Susan Ogden, Domestic Infant Program Director

I am retiring from Adoptions Together after directing the Domestic Infant Program since 2000. It’s been a privilege to provide assistance to the many hundreds of birth parents and their children who have come to  Adoptions Together these last 14 years. I came to adoption work as an adoptive mother who brought home an infant in an open adoption 21 years ago.

Adoption has changed dramatically in the past 14 years. It’s become more open, less shameful, and more collaborative for birth and adoptive families. We’re gratified to see the positive long term effects on children in open relationships from the beginning of their adoptive placement. At the same time, children adopted several decades ago are now seeking contact through social networking. As an agency established in 1990, we can respond to older children and their birth parents and help them navigate the contact with its challenges and opportunities.

One of the most problematic changes in adoption is matching birth and adoptive families through the internet, with out of state for profit providers seeking expectant parents in Maryland, DC and Virginia for families in other states where laws may not be as protective as our three states. Many expectant parents are at risk of not being provided with all the information they need to keep their children in their family or make an adoption plan that meets their needs. Social workers at licensed adoption agencies and our adoption attorney colleagues will be dedicated to the best interest of children and ensure their biological parents get help while in crisis, whether they choose adoption or not. Not every parent in crisis is given adequate information and sometimes they are at risk of being exploited due to misinformation. The increase in reproductive technology, particularly surrogacy, has also brought ethical and practical issues to medical and adoption professionals.

We were proud to participate in a change in the Maryland law in 2013 (similar to the law in Virginia) which made short term living expenses for parents considering adoption legal in Maryland. Maryland expectant parents can receive financial assistance to address their critical needs, which among other things means they can have less stressful pregnancies and healthier children. They can also benefit from laws in our states that protect them with longer than average revocation periods and binding post adoption contact agreements.

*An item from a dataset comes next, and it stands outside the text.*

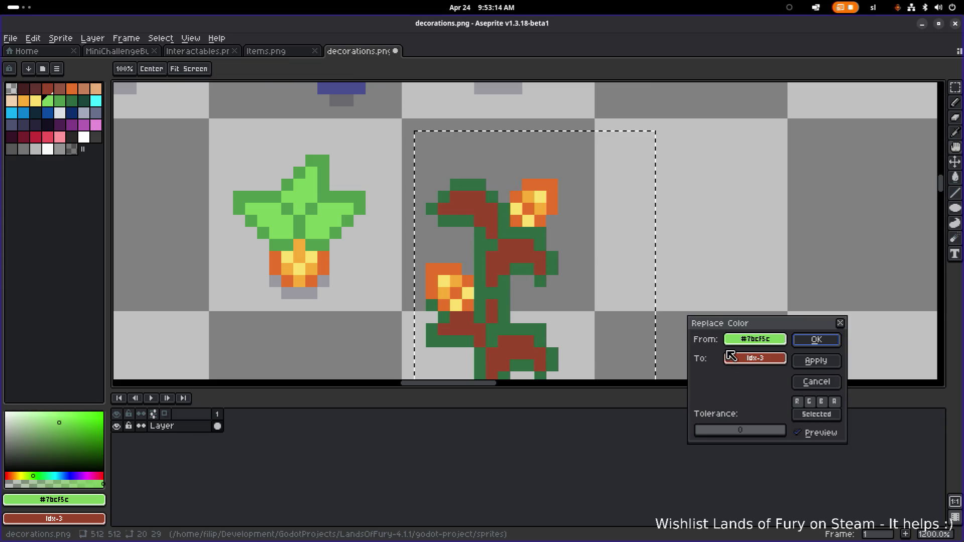
click(754, 359)
click(771, 400)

At the core of Adoptions Together’s work is  dedication to client service: we are available 24 hours a day to talk to parents in crisis; we quickly respond to mothers needing counseling after delivery; we  take custody of children regardless of their medical needs; we support and assist parents in creating adoptive homes and we counsel women to ensure they understand their options and choose the best one for themselves and their child. Like any institution, adoption will continue to evolve. Our commitment is to make our practice ethical and respectful to the clients who need us during a challenging time in their lives.